- Given task -
Copy every line of text in the material below word for word, but leave the pictures out.
>> Start Working data
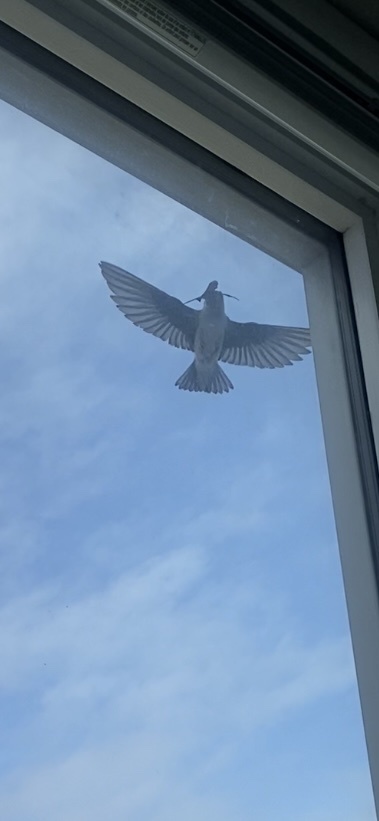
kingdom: Animalia
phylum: Chordata
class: Aves
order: Passeriformes
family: Hirundinidae
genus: Tachycineta
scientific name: Tachycineta thalassina
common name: Violet-green swallow
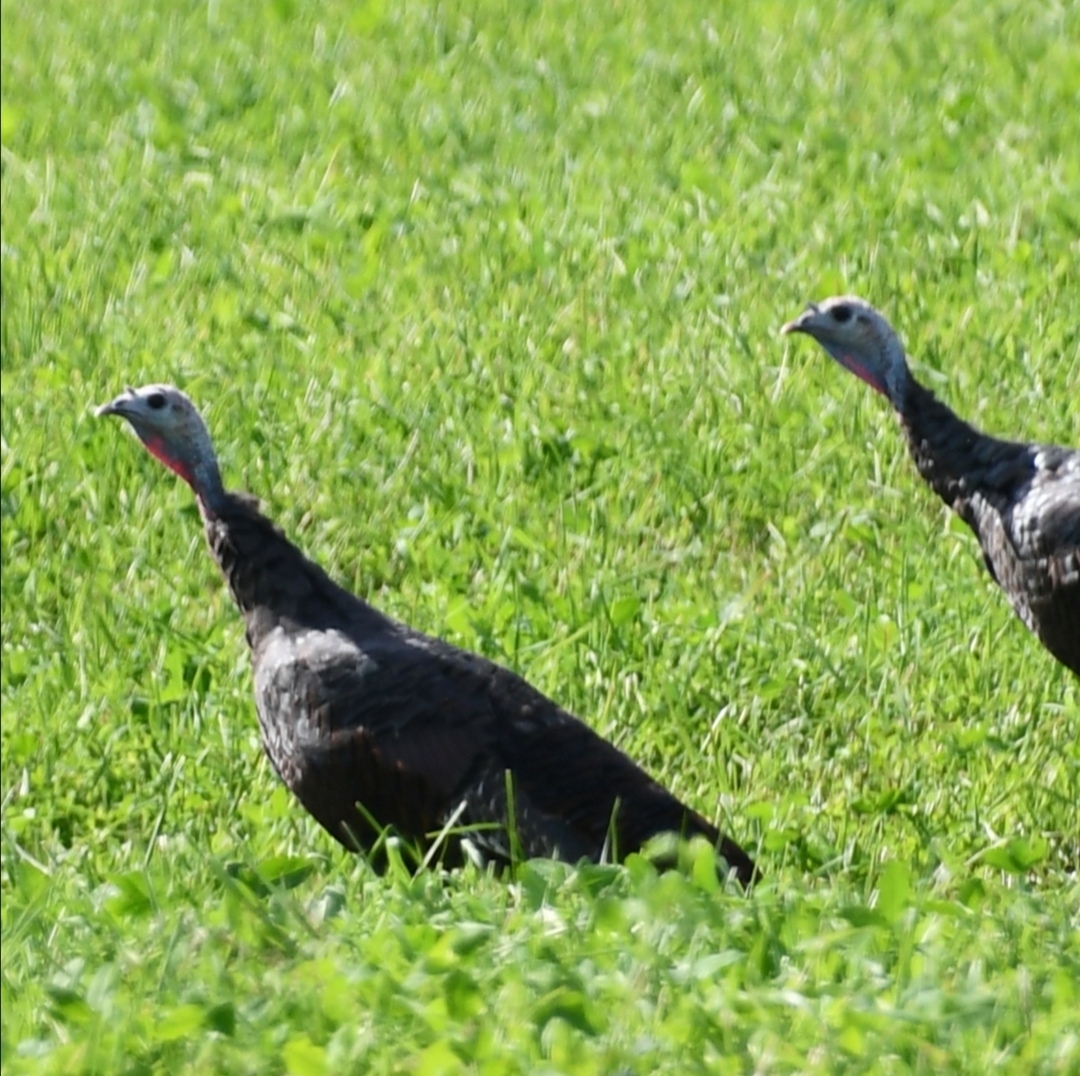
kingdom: Animalia
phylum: Chordata
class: Aves
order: Galliformes
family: Phasianidae
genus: Meleagris
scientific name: Meleagris gallopavo
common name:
>> End Working data
- Solved exercise -
kingdom: Animalia
phylum: Chordata
class: Aves
order: Passeriformes
family: Hirundinidae
genus: Tachycineta
scientific name: Tachycineta thalassina
common name: Violet-green swallow
kingdom: Animalia
phylum: Chordata
class: Aves
order: Galliformes
family: Phasianidae
genus: Meleagris
scientific name: Meleagris gallopavo
common name:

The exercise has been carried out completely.